New but excited and a little unsure?

Our first time was just like this... in fact our profile still says "She does not always play, but is always there" because I had the same problem your husband did :) A lack of attraction makes it hard, and remember he is breaking a tradition he has been held to his entire life. We went with a few threesomes and couple meets before I met The One. The One is someone we still see to this day! I call him The One because he was my turning point in swinging. Out of nowhere we met this single male (who use to be a swinger, but wifey took stage left) who ROCKED MY WORLD. The first meet with him was ... I wasn't all that keen to get him back, no problems with him, just didn't feel that spark. My husband however, was dead keen on this guy. Wanted to experiment with him and see if he was Bi. Turns out he isn't, LOL! But, in the course of finding that out (and giving deep throat that puts me to fucking shame (Get in your corner, Meg)) this guy just... well fuck. Ive never screamed like that in my LIFE. My husband got jealous. Fuck, I got jealous, lol. Anyway... without going into too many details and turning this into softcore porn writing, the tables turned for me. I just needed time, and exposure, and a spark with someone, and weirdly - I needed a repeat meeting so I could learn to feel comfortable with another male who was not my husband (hubby was there!).
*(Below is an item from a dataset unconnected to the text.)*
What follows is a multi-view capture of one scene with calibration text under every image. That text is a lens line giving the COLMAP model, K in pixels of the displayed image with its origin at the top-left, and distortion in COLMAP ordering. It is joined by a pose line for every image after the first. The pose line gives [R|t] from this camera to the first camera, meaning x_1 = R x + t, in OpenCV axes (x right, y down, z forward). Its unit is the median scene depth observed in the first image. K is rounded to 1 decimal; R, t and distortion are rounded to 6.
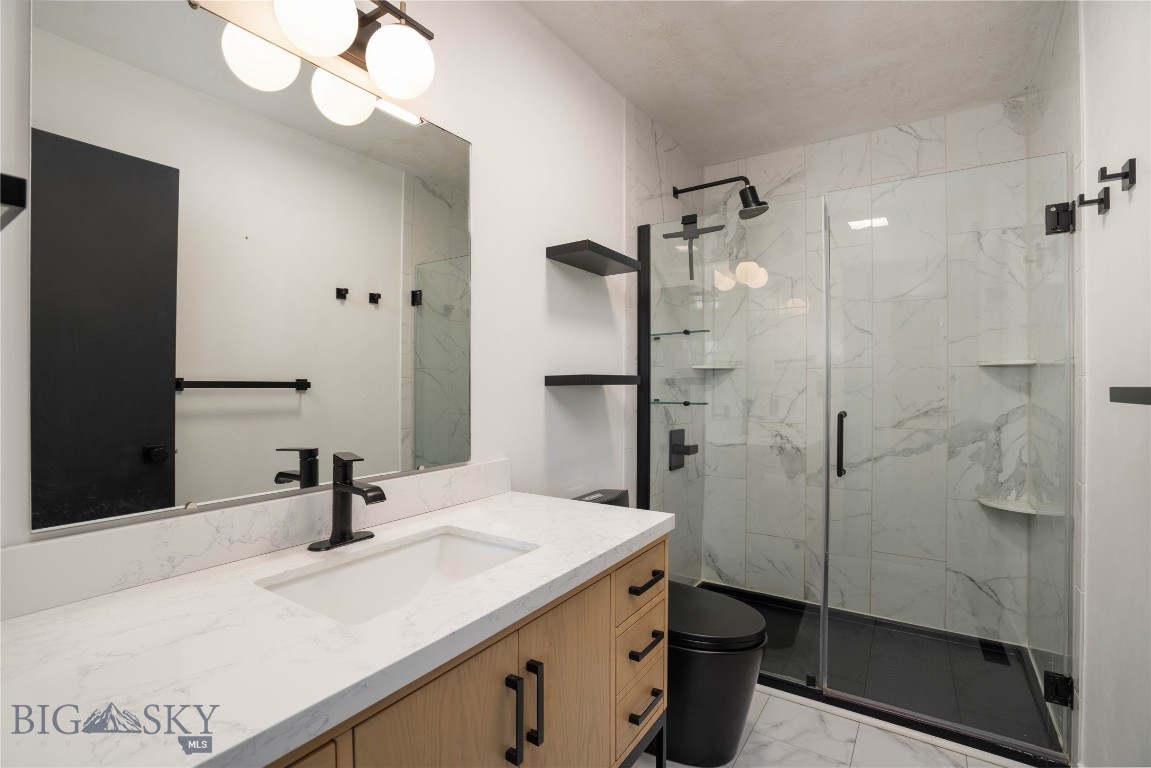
lens RADIAL K [[545.7, 0, 576.4], [0, 545.7, 384.4], [0, 0, 1]] dist [-0.038824, 0.010390]
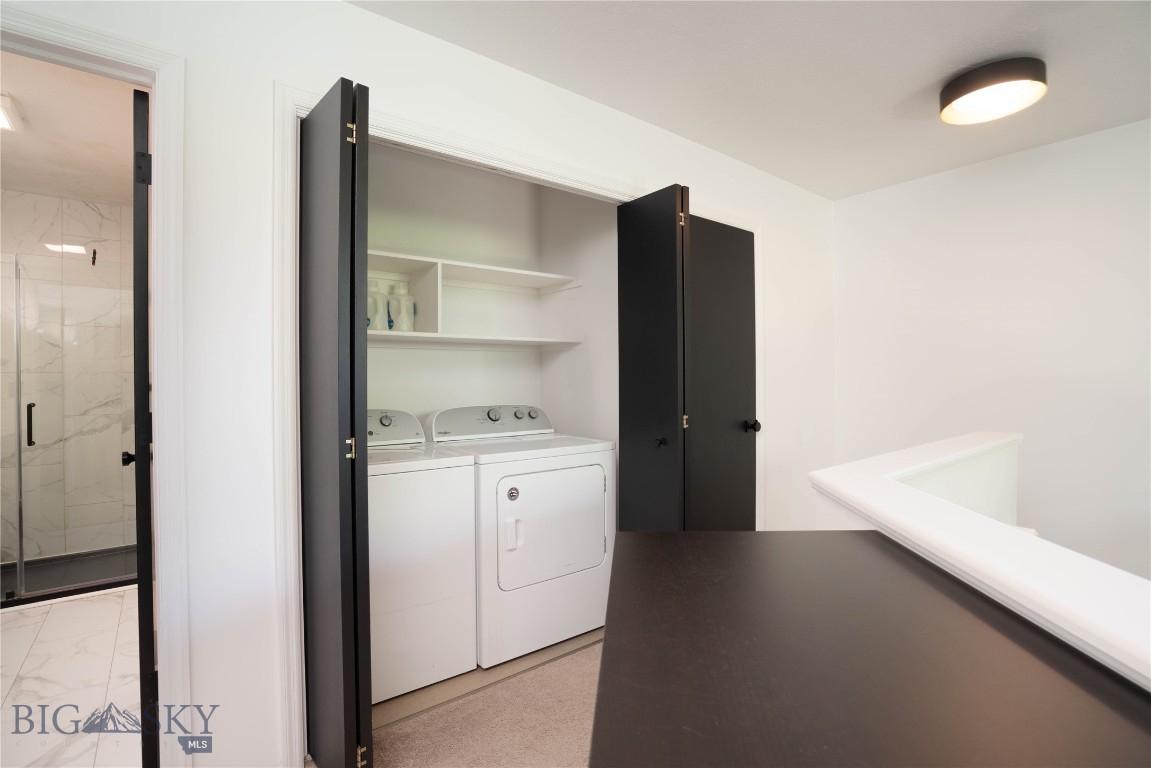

I think you need to take him at face value. Dont push him, but dont shut it down either. If he says he is okay to go one more round, go one more round. When he says enough - then it's enough. Make eye contact with him. Mouth the words I love you while he fucks her. Tell him he is hot when she sucks him. Reassure him that you LIKE this. My advice is dont go solo. Not to start with, otherwise he will never get the chance to adjust.

After this couple, just stop. Let him pick the next one. And dont swing until he does. Try going to a party, and letting him pick a girl for you to seduce. Get him out there, meeting people, seeing the want in others eyes for him. Let him make it about him, not just you. If it's ALL about you, it's not healthy. (Not an accusation! You seem to know this, and seem intelligent and warm hearted!)

Good luck, and most importantly - love each other.